Bahadur Shah gave the following orders to General Bakht Khan:
a. Defeat the British and destroy them
b. The Sepoys and troopers intruding the fort was to be provided with alternate accommodation outside the city to remove them from the temptation for indiscriminate plunder
c. Steps were to be taken to distribute salaries to old and new servants to the emperor
d. Collection of revenue was to be started immediately throughout the area in and around Delhi
e. Ruffians and badmashes posing as sepoys and invading the houses of peaceful citizens were to be dealt with.
The tallness of the orders would have daunted an ordinary man, but as we shall see, Bakht Khan was anything but an ordinary man. Barely a day after arriving in Delhi, he sent out his first proclamation to the Kotwal of Delhi, giving him full responsibility for law and order in the city; failing to do so would result in the Kotwal’s hanging. The news was further supported by messengers beating drums, who, marching through the city, announced to the terrified inhabitants that all shopkeepers, bankers and tradesmen were to arm themselves – should they not possess any, they could pick them up for free from the headquarters of Bakht Khan. Any sepoy caught plundering would have his arm chopped off, and anyone with ammunition in their possession was to hand it over without fail to the Magazine. He then ordered the men of Nawab Abdul Rahman Khan of Jajjr to vacate the Kala Mahal in favour of the sepoys. He had taken the first steps to restore order to the city.
Throughout the day, the General continued to issue orders, all sanctioned by Bahadur Shah, even where the emperor’s own sons were concerned. He visited Prince Mirza Moghul, who had but lately been appointed Adjutant-General, and it would appear his interview with the prince was not the resounded success Bakht Khan had hoped for.
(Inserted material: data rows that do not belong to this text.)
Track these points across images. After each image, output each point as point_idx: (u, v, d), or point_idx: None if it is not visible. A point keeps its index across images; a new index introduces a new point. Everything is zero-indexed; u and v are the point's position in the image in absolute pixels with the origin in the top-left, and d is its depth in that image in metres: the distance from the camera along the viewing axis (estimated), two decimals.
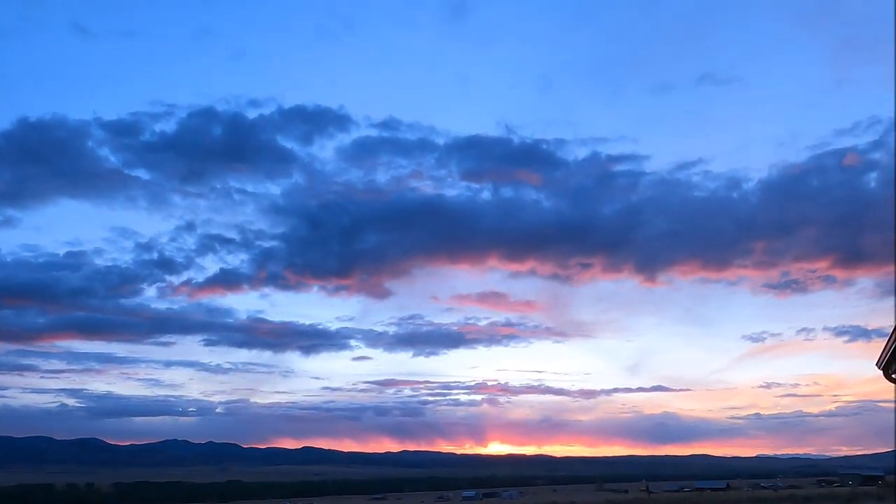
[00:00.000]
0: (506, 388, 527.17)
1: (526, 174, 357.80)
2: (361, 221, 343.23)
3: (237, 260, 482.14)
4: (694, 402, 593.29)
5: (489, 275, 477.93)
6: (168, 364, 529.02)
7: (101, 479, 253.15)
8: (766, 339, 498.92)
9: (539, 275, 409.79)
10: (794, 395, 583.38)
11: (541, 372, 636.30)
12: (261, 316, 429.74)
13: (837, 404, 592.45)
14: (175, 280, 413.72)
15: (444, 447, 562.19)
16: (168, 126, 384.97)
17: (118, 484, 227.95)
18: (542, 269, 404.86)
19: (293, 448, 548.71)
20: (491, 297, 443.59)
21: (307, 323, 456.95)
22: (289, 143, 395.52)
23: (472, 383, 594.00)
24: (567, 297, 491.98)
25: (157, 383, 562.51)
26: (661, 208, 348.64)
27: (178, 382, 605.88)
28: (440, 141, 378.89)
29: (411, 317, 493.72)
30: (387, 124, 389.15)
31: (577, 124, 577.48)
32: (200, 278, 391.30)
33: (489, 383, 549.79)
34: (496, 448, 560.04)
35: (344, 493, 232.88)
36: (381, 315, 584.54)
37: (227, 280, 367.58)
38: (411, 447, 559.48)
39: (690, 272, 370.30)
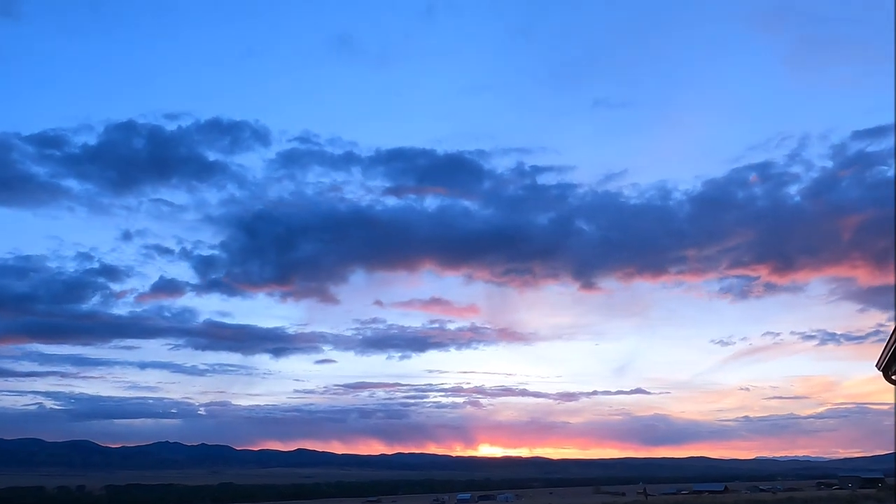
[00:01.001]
0: (482, 391, 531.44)
1: (453, 184, 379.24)
2: (298, 230, 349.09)
3: (180, 268, 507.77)
4: (678, 404, 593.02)
5: (427, 282, 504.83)
6: (142, 366, 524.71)
7: (92, 481, 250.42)
8: (735, 342, 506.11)
9: (477, 281, 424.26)
10: (781, 398, 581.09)
11: (511, 375, 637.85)
12: (219, 320, 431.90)
13: (825, 407, 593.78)
14: (122, 287, 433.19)
15: (434, 449, 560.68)
16: (90, 139, 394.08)
17: (110, 486, 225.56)
18: (479, 276, 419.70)
19: (286, 450, 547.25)
20: (434, 304, 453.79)
21: (266, 327, 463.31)
22: (216, 155, 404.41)
23: (447, 386, 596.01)
24: (512, 302, 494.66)
25: (134, 385, 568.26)
26: (592, 217, 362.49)
27: (153, 384, 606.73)
28: (365, 154, 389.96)
29: (373, 320, 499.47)
30: (305, 138, 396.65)
31: (496, 137, 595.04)
32: (147, 286, 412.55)
33: (464, 386, 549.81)
34: (487, 450, 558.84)
35: (338, 496, 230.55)
36: (335, 321, 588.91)
37: (176, 287, 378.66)
38: (399, 449, 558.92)
39: (627, 279, 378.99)
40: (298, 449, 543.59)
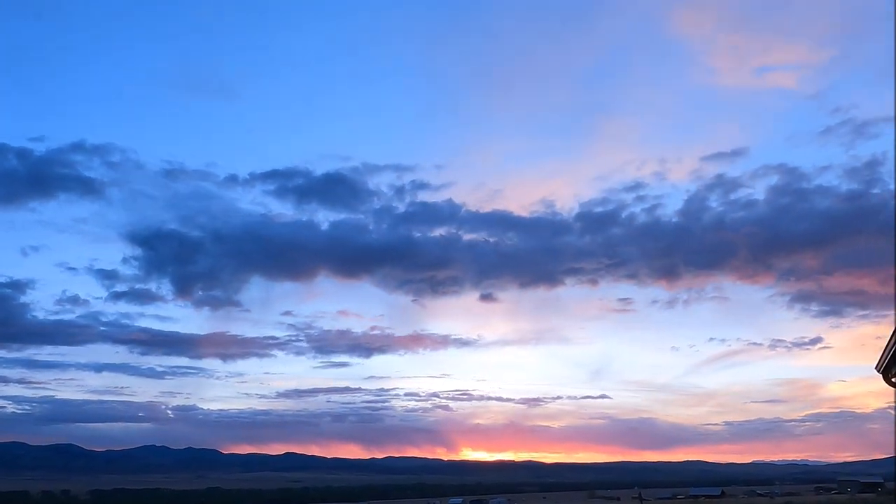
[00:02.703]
0: (440, 395, 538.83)
1: (341, 201, 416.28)
2: (202, 245, 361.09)
3: (87, 281, 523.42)
4: (662, 408, 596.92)
5: (332, 292, 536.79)
6: (98, 368, 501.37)
7: (77, 485, 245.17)
8: (681, 348, 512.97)
9: (378, 291, 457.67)
10: (757, 402, 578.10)
11: (459, 379, 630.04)
12: (150, 327, 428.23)
13: (808, 411, 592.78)
14: (36, 297, 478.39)
15: (413, 452, 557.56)
16: None
17: (95, 491, 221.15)
18: (379, 287, 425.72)
19: (273, 454, 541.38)
20: (342, 314, 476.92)
21: (202, 333, 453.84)
22: (97, 174, 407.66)
23: (403, 391, 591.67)
24: (418, 312, 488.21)
25: (94, 389, 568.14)
26: (482, 230, 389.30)
27: (113, 387, 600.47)
28: (245, 173, 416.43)
29: (308, 326, 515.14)
30: (178, 161, 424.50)
31: (365, 157, 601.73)
32: (56, 297, 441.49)
33: (420, 393, 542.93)
34: (474, 454, 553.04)
35: (327, 500, 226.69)
36: (262, 327, 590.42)
37: (81, 300, 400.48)
38: (376, 453, 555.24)
39: (524, 289, 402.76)
40: (286, 453, 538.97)
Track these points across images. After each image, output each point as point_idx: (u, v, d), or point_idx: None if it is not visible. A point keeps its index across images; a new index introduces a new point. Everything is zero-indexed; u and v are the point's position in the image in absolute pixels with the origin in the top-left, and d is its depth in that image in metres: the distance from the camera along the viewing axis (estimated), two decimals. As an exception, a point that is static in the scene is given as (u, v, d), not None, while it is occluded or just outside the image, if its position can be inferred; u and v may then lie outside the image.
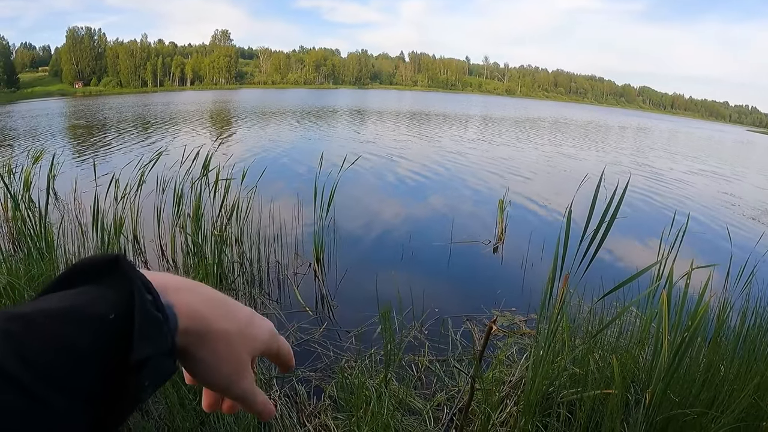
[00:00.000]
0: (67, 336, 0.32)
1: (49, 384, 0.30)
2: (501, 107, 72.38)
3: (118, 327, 0.35)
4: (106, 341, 0.34)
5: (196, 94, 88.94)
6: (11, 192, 4.95)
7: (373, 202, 9.35)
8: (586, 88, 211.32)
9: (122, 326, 0.35)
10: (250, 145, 16.21)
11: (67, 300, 0.35)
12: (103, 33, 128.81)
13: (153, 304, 0.37)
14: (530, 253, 6.25)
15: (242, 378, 0.48)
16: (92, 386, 0.33)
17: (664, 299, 2.24)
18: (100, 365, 0.33)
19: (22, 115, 33.68)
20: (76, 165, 11.55)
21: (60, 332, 0.32)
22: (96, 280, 0.37)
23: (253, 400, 0.50)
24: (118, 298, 0.36)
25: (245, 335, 0.47)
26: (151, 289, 0.38)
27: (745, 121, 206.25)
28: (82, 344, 0.33)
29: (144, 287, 0.37)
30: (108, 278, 0.37)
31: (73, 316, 0.33)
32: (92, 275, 0.37)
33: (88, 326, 0.33)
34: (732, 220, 9.49)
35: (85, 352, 0.33)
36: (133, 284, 0.36)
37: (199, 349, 0.43)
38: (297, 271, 5.57)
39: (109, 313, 0.35)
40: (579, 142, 25.30)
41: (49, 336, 0.31)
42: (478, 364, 2.47)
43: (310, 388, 3.34)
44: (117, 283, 0.37)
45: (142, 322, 0.35)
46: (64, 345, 0.32)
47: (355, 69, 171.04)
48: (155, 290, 0.38)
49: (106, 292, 0.36)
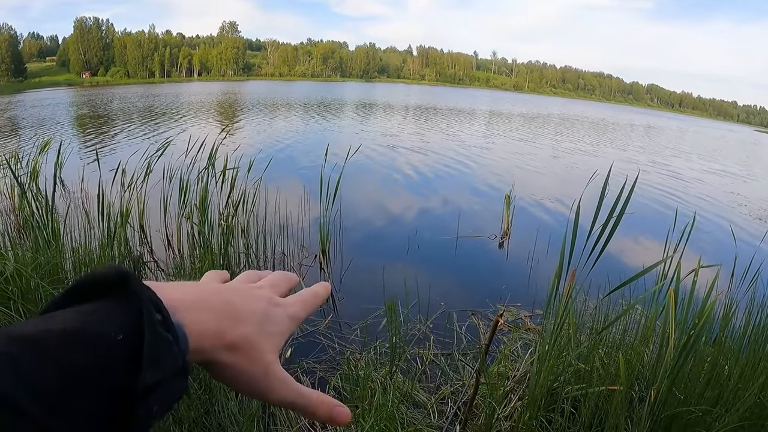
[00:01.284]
0: (72, 359, 0.30)
1: (53, 412, 0.28)
2: (509, 103, 72.13)
3: (126, 349, 0.33)
4: (113, 364, 0.32)
5: (204, 85, 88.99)
6: (18, 180, 4.96)
7: (380, 195, 9.35)
8: (594, 85, 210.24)
9: (131, 348, 0.33)
10: (257, 137, 16.23)
11: (72, 320, 0.32)
12: (111, 23, 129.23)
13: (162, 324, 0.35)
14: (536, 249, 6.23)
15: (272, 379, 0.45)
16: (99, 412, 0.31)
17: (671, 297, 2.23)
18: (107, 390, 0.32)
19: (29, 104, 33.78)
20: (83, 154, 11.59)
21: (65, 355, 0.30)
22: (104, 296, 0.35)
23: (304, 403, 0.47)
24: (127, 319, 0.33)
25: (264, 333, 0.45)
26: (161, 307, 0.36)
27: (753, 121, 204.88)
28: (88, 368, 0.31)
29: (154, 306, 0.35)
30: (116, 295, 0.35)
31: (79, 338, 0.31)
32: (100, 291, 0.35)
33: (95, 349, 0.32)
34: (738, 219, 9.46)
35: (91, 376, 0.31)
36: (143, 303, 0.34)
37: (220, 359, 0.42)
38: (302, 263, 5.58)
39: (117, 334, 0.33)
40: (589, 139, 25.19)
41: (53, 359, 0.30)
42: (483, 359, 2.47)
43: (315, 379, 3.35)
44: (125, 302, 0.34)
45: (152, 344, 0.33)
46: (69, 369, 0.30)
47: (362, 62, 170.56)
48: (165, 309, 0.36)
49: (114, 310, 0.34)
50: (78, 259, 3.97)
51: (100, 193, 4.78)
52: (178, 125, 19.23)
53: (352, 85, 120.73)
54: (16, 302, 2.82)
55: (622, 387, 2.32)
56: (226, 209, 5.81)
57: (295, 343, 3.87)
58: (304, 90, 69.46)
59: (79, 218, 5.46)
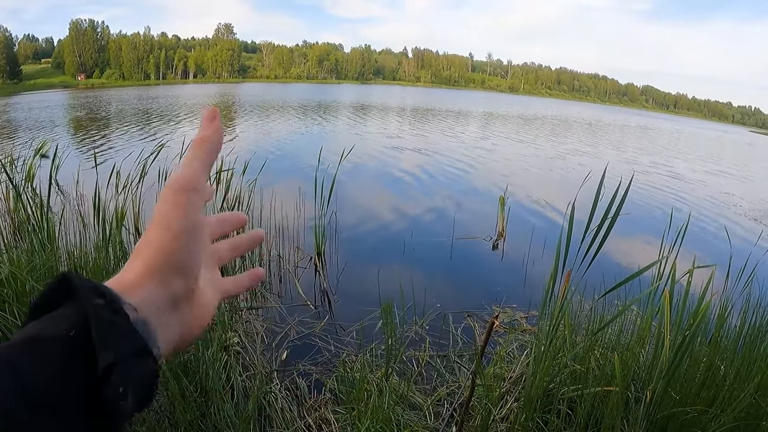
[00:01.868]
0: (33, 364, 0.32)
1: (35, 413, 0.30)
2: (505, 104, 72.23)
3: (81, 342, 0.34)
4: (72, 359, 0.33)
5: (199, 87, 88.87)
6: (13, 183, 4.95)
7: (376, 197, 9.35)
8: (590, 86, 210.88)
9: (85, 341, 0.34)
10: (252, 139, 16.20)
11: (27, 331, 0.34)
12: (106, 25, 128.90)
13: (107, 307, 0.35)
14: (532, 250, 6.25)
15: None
16: (70, 407, 0.32)
17: (666, 297, 2.24)
18: (71, 386, 0.33)
19: (24, 107, 33.65)
20: (78, 157, 11.56)
21: (26, 362, 0.31)
22: (57, 305, 0.36)
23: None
24: (75, 314, 0.34)
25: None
26: (104, 292, 0.36)
27: (748, 122, 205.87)
28: (50, 368, 0.32)
29: (95, 294, 0.35)
30: (65, 298, 0.36)
31: (37, 344, 0.33)
32: (53, 302, 0.36)
33: (52, 349, 0.33)
34: (734, 220, 9.51)
35: (55, 375, 0.32)
36: (82, 295, 0.35)
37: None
38: (298, 265, 5.57)
39: (69, 331, 0.34)
40: (585, 141, 25.25)
41: (9, 370, 0.31)
42: (479, 360, 2.48)
43: (311, 381, 3.35)
44: (72, 300, 0.35)
45: (98, 329, 0.34)
46: (27, 376, 0.31)
47: (358, 64, 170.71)
48: (109, 293, 0.36)
49: (64, 311, 0.35)
50: (73, 261, 3.96)
51: (96, 196, 4.76)
52: (173, 128, 19.19)
53: (347, 87, 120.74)
54: (11, 305, 2.80)
55: (617, 388, 2.32)
56: (221, 212, 5.80)
57: (291, 345, 3.87)
58: (300, 92, 69.46)
59: (74, 221, 5.44)
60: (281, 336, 3.98)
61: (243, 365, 3.38)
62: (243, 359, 3.47)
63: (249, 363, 3.44)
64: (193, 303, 0.45)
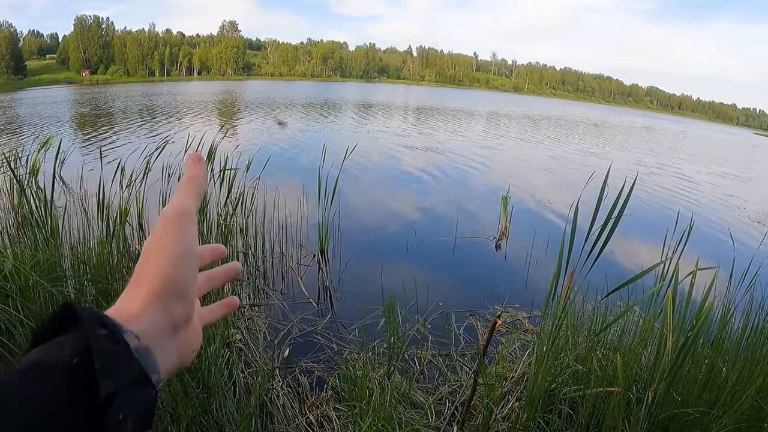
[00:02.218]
0: (33, 391, 0.32)
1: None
2: (510, 104, 72.10)
3: (83, 370, 0.34)
4: (74, 386, 0.34)
5: (204, 84, 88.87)
6: (18, 178, 4.96)
7: (379, 195, 9.36)
8: (594, 86, 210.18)
9: (87, 368, 0.35)
10: (256, 136, 16.20)
11: (33, 356, 0.35)
12: (111, 22, 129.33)
13: (109, 337, 0.37)
14: (535, 250, 6.24)
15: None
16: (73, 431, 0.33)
17: (669, 299, 2.24)
18: (75, 412, 0.33)
19: (30, 102, 33.74)
20: (83, 153, 11.58)
21: (27, 388, 0.32)
22: (59, 332, 0.37)
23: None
24: (79, 344, 0.35)
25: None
26: (106, 323, 0.37)
27: (753, 124, 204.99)
28: (53, 394, 0.33)
29: (97, 323, 0.37)
30: (69, 326, 0.37)
31: (41, 368, 0.34)
32: (57, 329, 0.37)
33: (57, 375, 0.34)
34: (737, 222, 9.48)
35: (57, 401, 0.33)
36: (85, 325, 0.36)
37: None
38: (301, 263, 5.58)
39: (72, 359, 0.35)
40: (589, 141, 25.21)
41: (17, 394, 0.32)
42: (481, 359, 2.48)
43: (313, 378, 3.36)
44: (75, 329, 0.37)
45: (99, 359, 0.35)
46: (35, 399, 0.32)
47: (362, 62, 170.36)
48: (111, 322, 0.38)
49: (67, 339, 0.36)
50: (77, 257, 3.97)
51: (100, 191, 4.77)
52: (177, 124, 19.22)
53: (352, 85, 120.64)
54: (15, 299, 2.81)
55: (619, 388, 2.32)
56: (225, 209, 5.81)
57: (294, 342, 3.88)
58: (305, 90, 69.38)
59: (78, 216, 5.45)
60: (284, 333, 3.99)
61: (245, 362, 3.39)
62: (245, 356, 3.47)
63: (251, 360, 3.45)
64: (189, 328, 0.48)
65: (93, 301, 3.51)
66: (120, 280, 3.65)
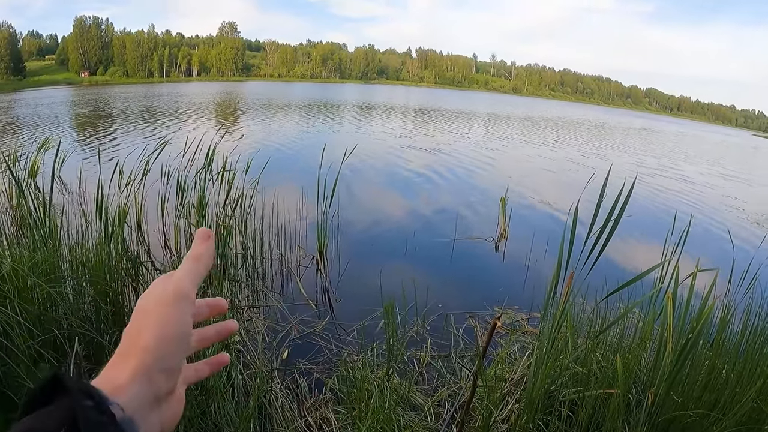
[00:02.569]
0: None
1: None
2: (510, 105, 72.13)
3: None
4: None
5: (203, 85, 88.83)
6: (17, 179, 4.95)
7: (378, 197, 9.35)
8: (593, 88, 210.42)
9: None
10: (256, 137, 16.19)
11: (23, 425, 0.36)
12: (111, 22, 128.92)
13: (95, 409, 0.38)
14: (534, 251, 6.24)
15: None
16: None
17: (669, 301, 2.23)
18: None
19: (30, 102, 33.74)
20: (82, 154, 11.57)
21: None
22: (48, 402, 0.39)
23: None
24: (66, 414, 0.37)
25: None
26: (93, 394, 0.39)
27: (752, 125, 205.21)
28: None
29: (84, 395, 0.38)
30: (55, 397, 0.39)
31: None
32: (45, 400, 0.39)
33: None
34: (737, 223, 9.48)
35: None
36: (73, 396, 0.38)
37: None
38: (300, 264, 5.57)
39: (59, 428, 0.36)
40: (590, 142, 25.23)
41: None
42: (480, 361, 2.47)
43: (312, 380, 3.35)
44: (63, 399, 0.38)
45: (86, 429, 0.36)
46: None
47: (361, 64, 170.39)
48: (98, 394, 0.40)
49: (54, 410, 0.37)
50: (75, 258, 3.95)
51: (99, 192, 4.76)
52: (177, 125, 19.20)
53: (351, 86, 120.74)
54: (13, 301, 2.80)
55: (619, 390, 2.31)
56: (224, 210, 5.81)
57: (292, 344, 3.87)
58: (304, 91, 69.40)
59: (76, 217, 5.44)
60: (282, 335, 3.98)
61: (244, 363, 3.38)
62: (244, 357, 3.46)
63: (250, 361, 3.44)
64: (174, 398, 0.50)
65: (92, 302, 3.49)
66: (118, 281, 3.64)
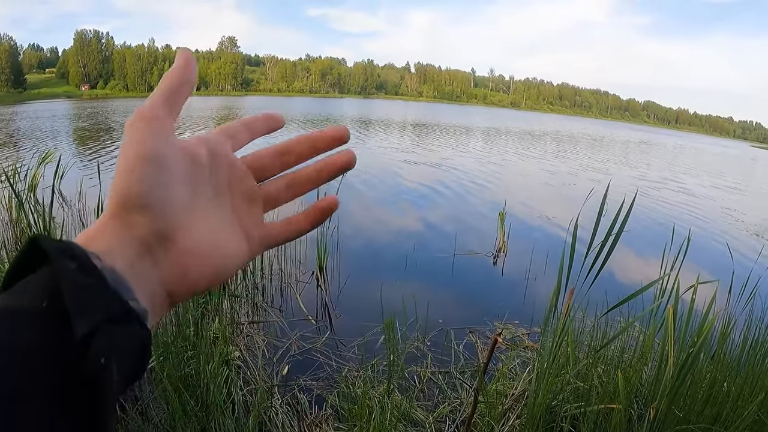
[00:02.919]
0: (2, 339, 0.28)
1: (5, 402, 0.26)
2: (509, 120, 72.43)
3: (56, 311, 0.30)
4: (48, 332, 0.29)
5: (202, 99, 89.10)
6: (16, 192, 4.96)
7: (378, 212, 9.35)
8: (591, 101, 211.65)
9: (60, 309, 0.30)
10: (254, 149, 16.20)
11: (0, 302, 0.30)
12: (111, 36, 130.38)
13: (79, 271, 0.31)
14: (533, 266, 6.23)
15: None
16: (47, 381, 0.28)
17: (670, 315, 2.23)
18: (50, 360, 0.29)
19: (30, 115, 33.85)
20: (82, 167, 11.58)
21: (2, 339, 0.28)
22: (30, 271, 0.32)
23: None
24: (46, 281, 0.31)
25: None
26: (76, 253, 0.31)
27: (749, 136, 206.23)
28: (25, 343, 0.28)
29: (66, 255, 0.31)
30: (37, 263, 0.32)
31: (7, 318, 0.29)
32: (24, 270, 0.32)
33: (24, 321, 0.29)
34: (736, 235, 9.49)
35: (30, 349, 0.28)
36: (52, 257, 0.31)
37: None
38: (300, 280, 5.56)
39: (42, 301, 0.30)
40: (592, 156, 25.31)
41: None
42: (481, 377, 2.46)
43: (312, 397, 3.33)
44: (44, 266, 0.32)
45: (70, 296, 0.30)
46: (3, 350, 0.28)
47: (360, 78, 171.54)
48: (81, 252, 0.32)
49: (34, 279, 0.31)
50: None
51: (99, 207, 4.77)
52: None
53: (350, 101, 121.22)
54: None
55: (620, 405, 2.31)
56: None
57: (293, 360, 3.86)
58: (304, 106, 69.59)
59: (76, 231, 5.44)
60: (282, 350, 3.97)
61: (244, 379, 3.37)
62: (244, 373, 3.45)
63: (250, 377, 3.43)
64: (174, 248, 0.39)
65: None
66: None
Returning to the emperor after meeting the prince, he informed his liege that “if any of the Princes attempted to plunder the city, he would cut off their noses and ears.” Bahadur Shah acquiesced and gave the general permission to do what he felt was necessary. The next day, the princes were relieved of any further duties connected with the army.
General Bakht Khan wasn’t quite finished yet. In the following days, he inspected the Magazine and ordered the stores and materials to be properly arranged; he then looked into several local grievances from the much-beleaguered population, ordering anyone who had been a victim of the sepoys’ plundering would receive compensation. He then turned his attention to the civil administration, the police and the revenue departments, putting together plans and strategies to form a working government in Delhi, and then, as if his days were not busy enough, he held a parade to inspect all the regiments. However, we cannot forget the main objective of Bakht Khan was not to pander in politics – it was to drive the British from the Ridge and into the sea.